What this task involves
Your job with the data below: print everything from the line that holds "left_click_drag(819, 340, 841, 339)" down to the line that holds "mouse_move(1018, 353)", ends included, exactly, and nothing else.

The records
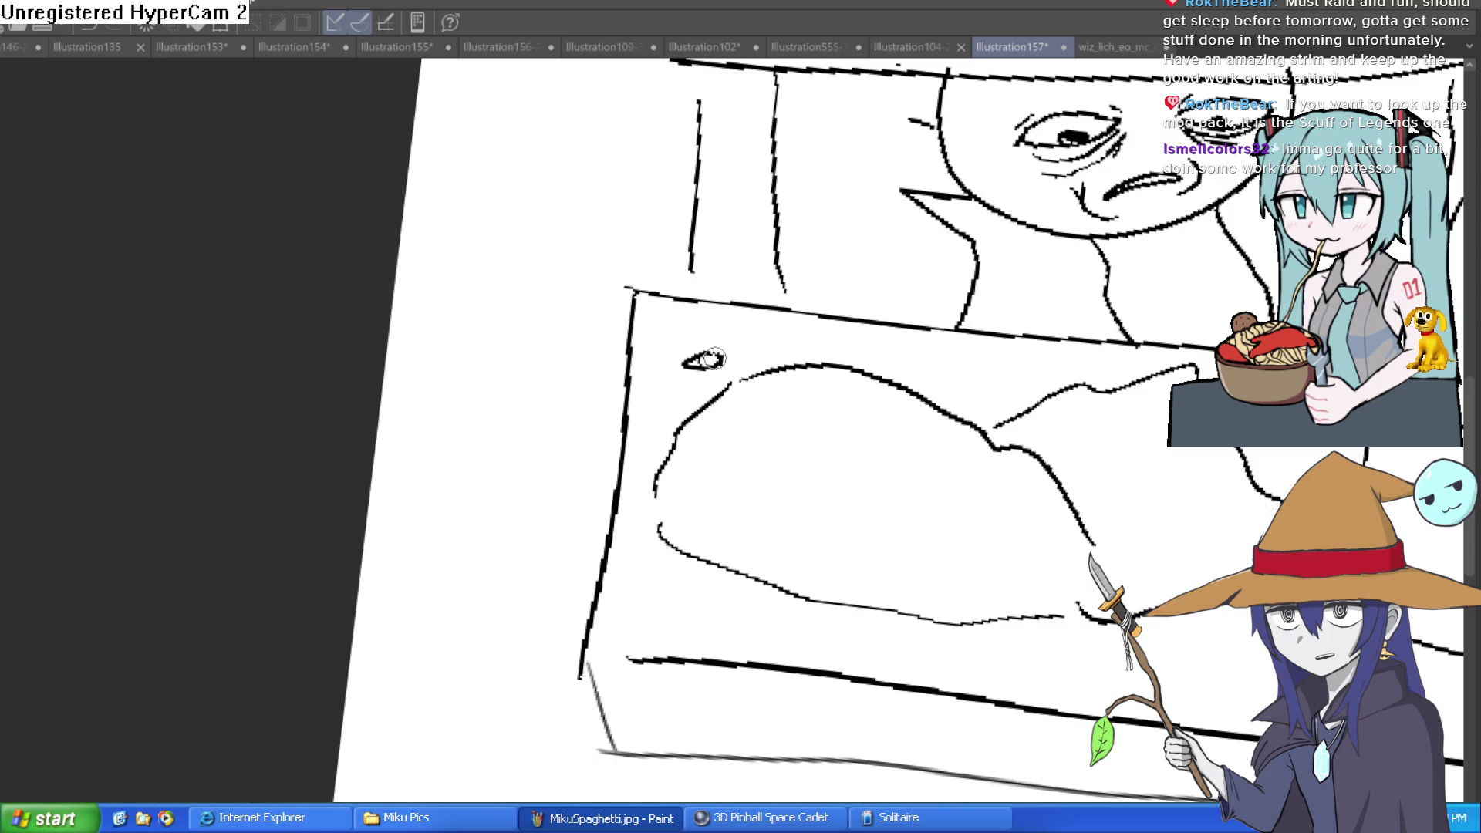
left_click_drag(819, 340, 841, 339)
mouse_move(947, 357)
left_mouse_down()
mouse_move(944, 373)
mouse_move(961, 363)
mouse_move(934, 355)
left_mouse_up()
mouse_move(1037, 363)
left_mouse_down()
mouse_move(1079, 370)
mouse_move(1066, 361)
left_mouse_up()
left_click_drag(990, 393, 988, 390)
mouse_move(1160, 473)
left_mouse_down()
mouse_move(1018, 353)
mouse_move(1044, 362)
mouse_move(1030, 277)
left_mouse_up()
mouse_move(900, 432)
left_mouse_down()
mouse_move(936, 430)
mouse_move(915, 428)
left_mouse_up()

==

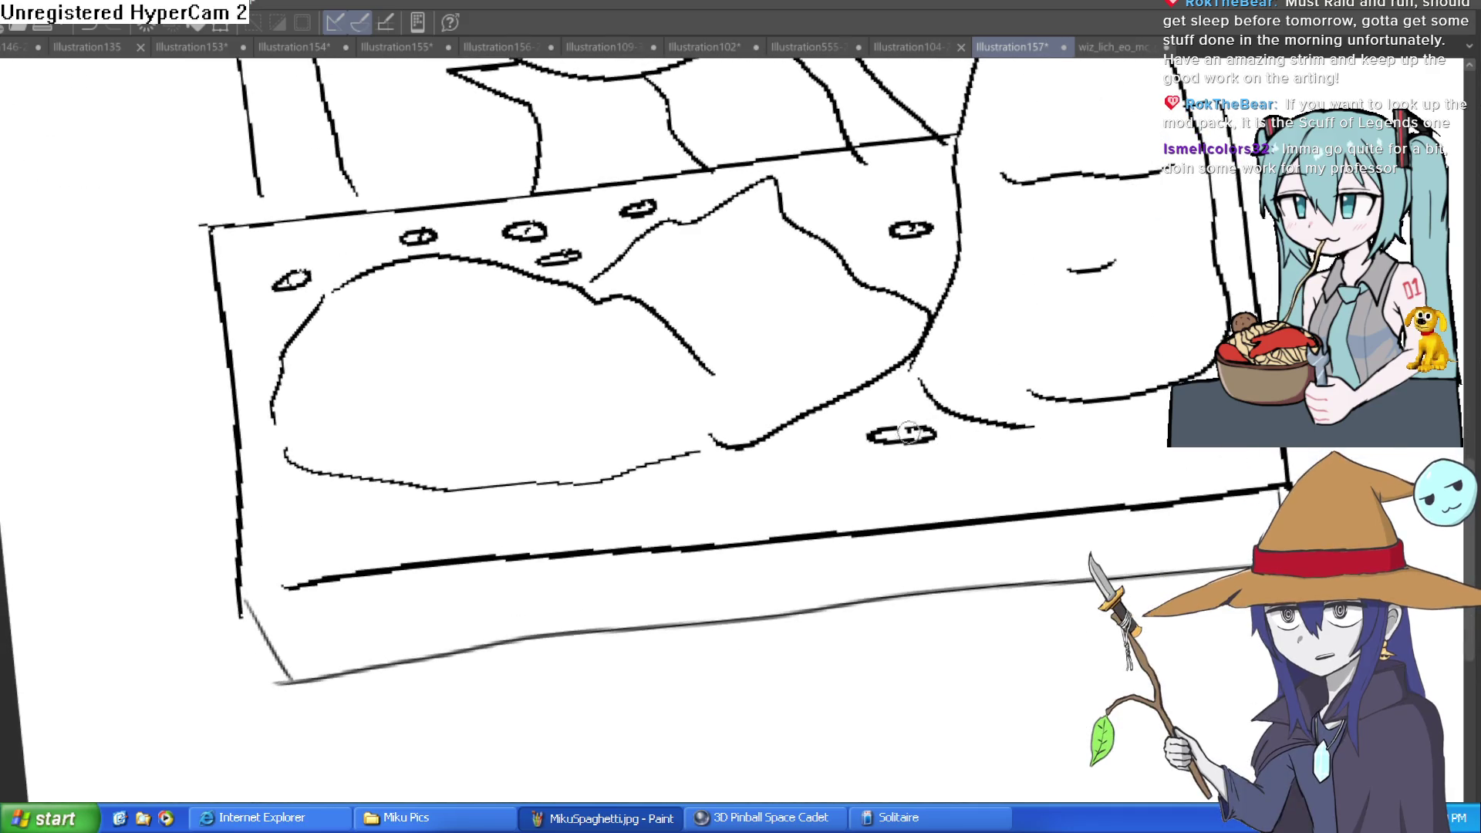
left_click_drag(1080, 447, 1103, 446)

Completed task
left_click_drag(819, 340, 841, 339)
mouse_move(947, 357)
left_mouse_down()
mouse_move(944, 373)
mouse_move(961, 363)
mouse_move(934, 355)
left_mouse_up()
mouse_move(1037, 363)
left_mouse_down()
mouse_move(1079, 370)
mouse_move(1066, 361)
left_mouse_up()
left_click_drag(990, 393, 988, 390)
mouse_move(1160, 473)
left_mouse_down()
mouse_move(1018, 353)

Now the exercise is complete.